Source records:
Segment Open

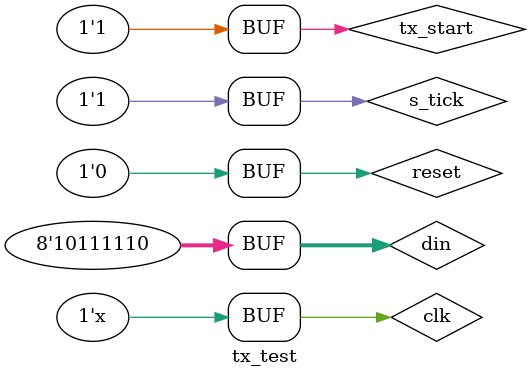
<source format=v>
`timescale 1ns / 1ps


module tx_test;

	// Inputs
	reg clk;
	reg reset;
	reg tx_start;
	reg s_tick;
	reg [7:0] din;

	// Outputs
	wire tx_done_tick;
	wire tx;

	// Instantiate the Unit Under Test (UUT)
	uart_tx uut (
		.clk(clk), 
		.reset(reset), 
		.tx_start(tx_start), 
		.s_tick(s_tick), 
		.din(din), 
		.tx_done_tick(tx_done_tick), 
		.tx(tx)
	);

	initial begin
		// Initialize Inputs
		clk = 0;
		reset = 1;
		tx_start = 0;
		s_tick = 0;
		din = 8'b10111110;

		// Wait 100 ns for global reset to finish
		#100;
		reset = 0;
		s_tick = 1;
		tx_start = 1;
		
        
		// Add stimulus here

	end
	
	always begin
		#5
		clk=~clk;
	end
      
endmodule


</source>
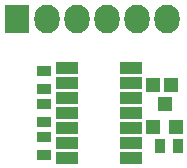
<source format=gts>
G04 #@! TF.FileFunction,Soldermask,Top*
%FSLAX46Y46*%
G04 Gerber Fmt 4.6, Leading zero omitted, Abs format (unit mm)*
G04 Created by KiCad (PCBNEW 4.0.1-stable) date 2/20/2016 9:56:53 PM*
%MOMM*%
G01*
G04 APERTURE LIST*
%ADD10C,0.100000*%
%ADD11R,0.900000X1.300000*%
%ADD12R,1.300000X0.900000*%
%ADD13R,1.900000X1.000000*%
%ADD14R,1.200100X1.200100*%
%ADD15R,1.200000X1.150000*%
%ADD16R,2.127200X2.432000*%
%ADD17O,2.127200X2.432000*%
G04 APERTURE END LIST*
D10*
D11*
X141200000Y-83550000D03*
X142700000Y-83550000D03*
D12*
X131350000Y-82800000D03*
X131350000Y-84300000D03*
X131350000Y-77200000D03*
X131350000Y-78700000D03*
X131350000Y-80000000D03*
X131350000Y-81500000D03*
D13*
X133350000Y-76940000D03*
X133350000Y-78210000D03*
X133350000Y-79480000D03*
X133350000Y-80750000D03*
X133350000Y-82020000D03*
X133350000Y-83290000D03*
X133350000Y-84560000D03*
X138750000Y-84560000D03*
X138750000Y-83290000D03*
X138750000Y-82020000D03*
X138750000Y-80750000D03*
X138750000Y-79480000D03*
X138750000Y-78210000D03*
X138750000Y-76940000D03*
D14*
X140650000Y-81950760D03*
X142550000Y-81950760D03*
X141600000Y-79951780D03*
D15*
X140650000Y-78400000D03*
X142150000Y-78400000D03*
D16*
X129100000Y-72750000D03*
D17*
X131640000Y-72750000D03*
X134180000Y-72750000D03*
X136720000Y-72750000D03*
X139260000Y-72750000D03*
X141800000Y-72750000D03*
M02*

</source>
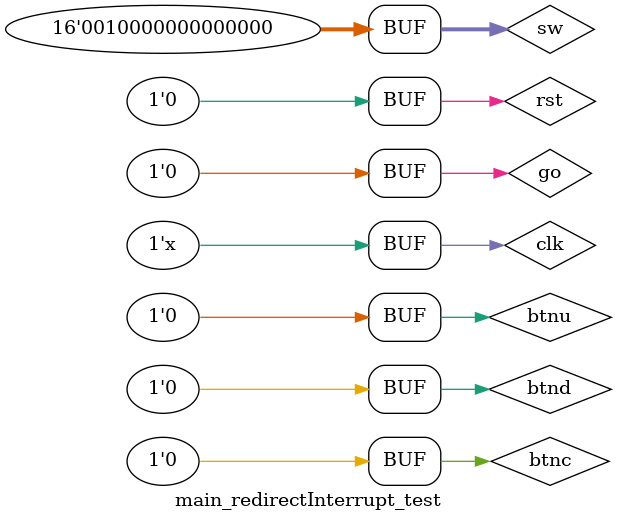
<source format=v>
`timescale 1ns / 1ps
`include "MIPS-1.vh"


module main_redirectInterrupt_test();
    reg         clk, rst, go;
    wire[7:0]   an, seg;
    wire[15:0] led;
    reg[15:0]   sw;
    wire            led16_b, led16_g, led16_r, led17_b, led17_g, led17_r;
    
    reg btnu=0;
    reg btnc=0;
    reg btnd=0;
    
    MainRedirectInterrupt main_redirect(
        .clk(clk),
        .an(an),
        .seg(seg),
        .btnl(rst),
        .btnr(go),
        .btnc(btnc),
        .btnu(btnu),
        .btnd(btnd),
        .sw(sw),
        .led(led),
        .led16_b(led16_b),
        .led16_g(led16_g),
        .led16_r(led16_r),
        .led17_b(led17_b),
        .led17_g(led17_g),
        .led17_r(led17_r)
    );

    initial
        begin
            rst = 1;
            clk = 0;
            go = 0;
            btnc = 0;
            #50 rst<=0;
          
            sw[15:0] = 'b0;
            #1000
            btnc=1;
            #12 btnc=0;
            #100
            sw[15] = 0;
            sw[14] = 1;
            #100
            sw[14] = 0;
            sw[13] = 1;
            
        end
        
    always
        #5 clk = ~clk;
    
endmodule

</source>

Segment Closed

PROBLEM.
Above are the records; return them exactly, minus the pictures.

REPLY.
<source format=v>
`timescale 1ns / 1ps


module tx_test;

	// Inputs
	reg clk;
	reg reset;
	reg tx_start;
	reg s_tick;
	reg [7:0] din;

	// Outputs
	wire tx_done_tick;
	wire tx;

	// Instantiate the Unit Under Test (UUT)
	uart_tx uut (
		.clk(clk), 
		.reset(reset), 
		.tx_start(tx_start), 
		.s_tick(s_tick), 
		.din(din), 
		.tx_done_tick(tx_done_tick), 
		.tx(tx)
	);

	initial begin
		// Initialize Inputs
		clk = 0;
		reset = 1;
		tx_start = 0;
		s_tick = 0;
		din = 8'b10111110;

		// Wait 100 ns for global reset to finish
		#100;
		reset = 0;
		s_tick = 1;
		tx_start = 1;
		
        
		// Add stimulus here

	end
	
	always begin
		#5
		clk=~clk;
	end
      
endmodule


</source>
<source format=gts>
G04 #@! TF.FileFunction,Soldermask,Top*
%FSLAX46Y46*%
G04 Gerber Fmt 4.6, Leading zero omitted, Abs format (unit mm)*
G04 Created by KiCad (PCBNEW 4.0.1-stable) date 2/20/2016 9:56:53 PM*
%MOMM*%
G01*
G04 APERTURE LIST*
%ADD10C,0.100000*%
%ADD11R,0.900000X1.300000*%
%ADD12R,1.300000X0.900000*%
%ADD13R,1.900000X1.000000*%
%ADD14R,1.200100X1.200100*%
%ADD15R,1.200000X1.150000*%
%ADD16R,2.127200X2.432000*%
%ADD17O,2.127200X2.432000*%
G04 APERTURE END LIST*
D10*
D11*
X141200000Y-83550000D03*
X142700000Y-83550000D03*
D12*
X131350000Y-82800000D03*
X131350000Y-84300000D03*
X131350000Y-77200000D03*
X131350000Y-78700000D03*
X131350000Y-80000000D03*
X131350000Y-81500000D03*
D13*
X133350000Y-76940000D03*
X133350000Y-78210000D03*
X133350000Y-79480000D03*
X133350000Y-80750000D03*
X133350000Y-82020000D03*
X133350000Y-83290000D03*
X133350000Y-84560000D03*
X138750000Y-84560000D03*
X138750000Y-83290000D03*
X138750000Y-82020000D03*
X138750000Y-80750000D03*
X138750000Y-79480000D03*
X138750000Y-78210000D03*
X138750000Y-76940000D03*
D14*
X140650000Y-81950760D03*
X142550000Y-81950760D03*
X141600000Y-79951780D03*
D15*
X140650000Y-78400000D03*
X142150000Y-78400000D03*
D16*
X129100000Y-72750000D03*
D17*
X131640000Y-72750000D03*
X134180000Y-72750000D03*
X136720000Y-72750000D03*
X139260000Y-72750000D03*
X141800000Y-72750000D03*
M02*

</source>
<source format=v>
`timescale 1ns / 1ps
`include "MIPS-1.vh"


module main_redirectInterrupt_test();
    reg         clk, rst, go;
    wire[7:0]   an, seg;
    wire[15:0] led;
    reg[15:0]   sw;
    wire            led16_b, led16_g, led16_r, led17_b, led17_g, led17_r;
    
    reg btnu=0;
    reg btnc=0;
    reg btnd=0;
    
    MainRedirectInterrupt main_redirect(
        .clk(clk),
        .an(an),
        .seg(seg),
        .btnl(rst),
        .btnr(go),
        .btnc(btnc),
        .btnu(btnu),
        .btnd(btnd),
        .sw(sw),
        .led(led),
        .led16_b(led16_b),
        .led16_g(led16_g),
        .led16_r(led16_r),
        .led17_b(led17_b),
        .led17_g(led17_g),
        .led17_r(led17_r)
    );

    initial
        begin
            rst = 1;
            clk = 0;
            go = 0;
            btnc = 0;
            #50 rst<=0;
          
            sw[15:0] = 'b0;
            #1000
            btnc=1;
            #12 btnc=0;
            #100
            sw[15] = 0;
            sw[14] = 1;
            #100
            sw[14] = 0;
            sw[13] = 1;
            
        end
        
    always
        #5 clk = ~clk;
    
endmodule

</source>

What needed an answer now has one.